* EXERCISE REQUIREMENTS *
Reproduce verbatim the data lines starting at the line containing "Need the current. Ammeter photo follows; answer like value=0.11" and continuing through the line containing "Ans: value=180 unit=°", both included.

>>>

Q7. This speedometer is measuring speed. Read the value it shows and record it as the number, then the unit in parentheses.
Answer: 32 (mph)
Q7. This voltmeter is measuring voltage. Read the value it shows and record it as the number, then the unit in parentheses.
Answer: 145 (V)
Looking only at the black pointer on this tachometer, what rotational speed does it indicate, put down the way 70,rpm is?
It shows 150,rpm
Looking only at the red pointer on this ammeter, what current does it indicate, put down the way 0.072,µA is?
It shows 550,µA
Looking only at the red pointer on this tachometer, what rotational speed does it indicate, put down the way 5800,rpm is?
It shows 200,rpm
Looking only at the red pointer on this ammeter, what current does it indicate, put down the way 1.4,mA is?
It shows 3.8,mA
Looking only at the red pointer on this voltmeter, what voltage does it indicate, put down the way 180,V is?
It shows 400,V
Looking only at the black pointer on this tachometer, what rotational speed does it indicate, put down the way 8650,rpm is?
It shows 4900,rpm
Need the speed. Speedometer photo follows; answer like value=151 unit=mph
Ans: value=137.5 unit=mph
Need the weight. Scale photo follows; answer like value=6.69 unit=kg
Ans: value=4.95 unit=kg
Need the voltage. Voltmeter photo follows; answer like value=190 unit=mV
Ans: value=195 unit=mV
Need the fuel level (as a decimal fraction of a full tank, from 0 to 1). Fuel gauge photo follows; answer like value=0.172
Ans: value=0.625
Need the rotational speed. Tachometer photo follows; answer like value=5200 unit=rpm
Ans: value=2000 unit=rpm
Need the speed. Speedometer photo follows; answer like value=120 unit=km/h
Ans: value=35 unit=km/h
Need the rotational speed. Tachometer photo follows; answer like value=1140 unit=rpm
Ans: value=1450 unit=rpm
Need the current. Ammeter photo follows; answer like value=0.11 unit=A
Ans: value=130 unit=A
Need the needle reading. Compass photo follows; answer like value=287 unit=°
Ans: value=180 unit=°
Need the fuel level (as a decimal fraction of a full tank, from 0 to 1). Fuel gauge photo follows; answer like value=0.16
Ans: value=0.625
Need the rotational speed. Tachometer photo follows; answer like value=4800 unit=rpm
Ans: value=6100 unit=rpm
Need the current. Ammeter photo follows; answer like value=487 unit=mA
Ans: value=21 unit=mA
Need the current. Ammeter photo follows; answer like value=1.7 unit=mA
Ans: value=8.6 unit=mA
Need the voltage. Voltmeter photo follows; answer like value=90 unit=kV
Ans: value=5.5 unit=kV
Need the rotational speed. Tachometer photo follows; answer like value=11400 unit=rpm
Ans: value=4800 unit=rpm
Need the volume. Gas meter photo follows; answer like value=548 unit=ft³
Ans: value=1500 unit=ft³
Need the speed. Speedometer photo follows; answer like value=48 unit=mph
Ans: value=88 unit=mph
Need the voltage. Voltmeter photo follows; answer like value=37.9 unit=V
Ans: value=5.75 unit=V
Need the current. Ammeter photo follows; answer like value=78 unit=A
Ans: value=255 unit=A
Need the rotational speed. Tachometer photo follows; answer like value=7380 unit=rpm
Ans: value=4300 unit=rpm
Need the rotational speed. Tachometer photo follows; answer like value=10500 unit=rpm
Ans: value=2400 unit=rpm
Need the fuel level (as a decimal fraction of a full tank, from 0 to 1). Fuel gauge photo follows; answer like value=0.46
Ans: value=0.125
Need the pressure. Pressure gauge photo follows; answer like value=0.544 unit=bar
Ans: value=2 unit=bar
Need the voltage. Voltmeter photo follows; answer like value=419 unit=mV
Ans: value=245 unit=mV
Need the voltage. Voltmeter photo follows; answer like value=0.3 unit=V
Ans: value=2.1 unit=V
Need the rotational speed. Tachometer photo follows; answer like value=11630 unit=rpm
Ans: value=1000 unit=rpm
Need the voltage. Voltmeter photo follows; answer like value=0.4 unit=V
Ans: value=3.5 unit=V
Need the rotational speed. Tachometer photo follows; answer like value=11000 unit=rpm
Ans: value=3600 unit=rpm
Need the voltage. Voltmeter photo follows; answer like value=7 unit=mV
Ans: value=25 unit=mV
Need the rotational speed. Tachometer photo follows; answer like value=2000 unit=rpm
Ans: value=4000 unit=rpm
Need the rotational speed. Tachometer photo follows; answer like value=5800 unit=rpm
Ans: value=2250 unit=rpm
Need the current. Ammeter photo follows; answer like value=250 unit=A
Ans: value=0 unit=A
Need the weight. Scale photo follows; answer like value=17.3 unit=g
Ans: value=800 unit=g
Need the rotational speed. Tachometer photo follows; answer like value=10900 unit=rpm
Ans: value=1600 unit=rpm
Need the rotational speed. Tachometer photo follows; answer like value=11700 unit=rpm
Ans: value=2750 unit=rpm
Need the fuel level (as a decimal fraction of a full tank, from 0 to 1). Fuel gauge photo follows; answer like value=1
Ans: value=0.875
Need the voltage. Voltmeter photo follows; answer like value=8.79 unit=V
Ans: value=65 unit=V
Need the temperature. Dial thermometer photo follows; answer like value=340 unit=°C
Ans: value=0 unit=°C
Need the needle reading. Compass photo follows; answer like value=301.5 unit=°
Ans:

<<<

* RESPONSE TO THE TASK *
Need the current. Ammeter photo follows; answer like value=0.11 unit=A
Ans: value=130 unit=A
Need the needle reading. Compass photo follows; answer like value=287 unit=°
Ans: value=180 unit=°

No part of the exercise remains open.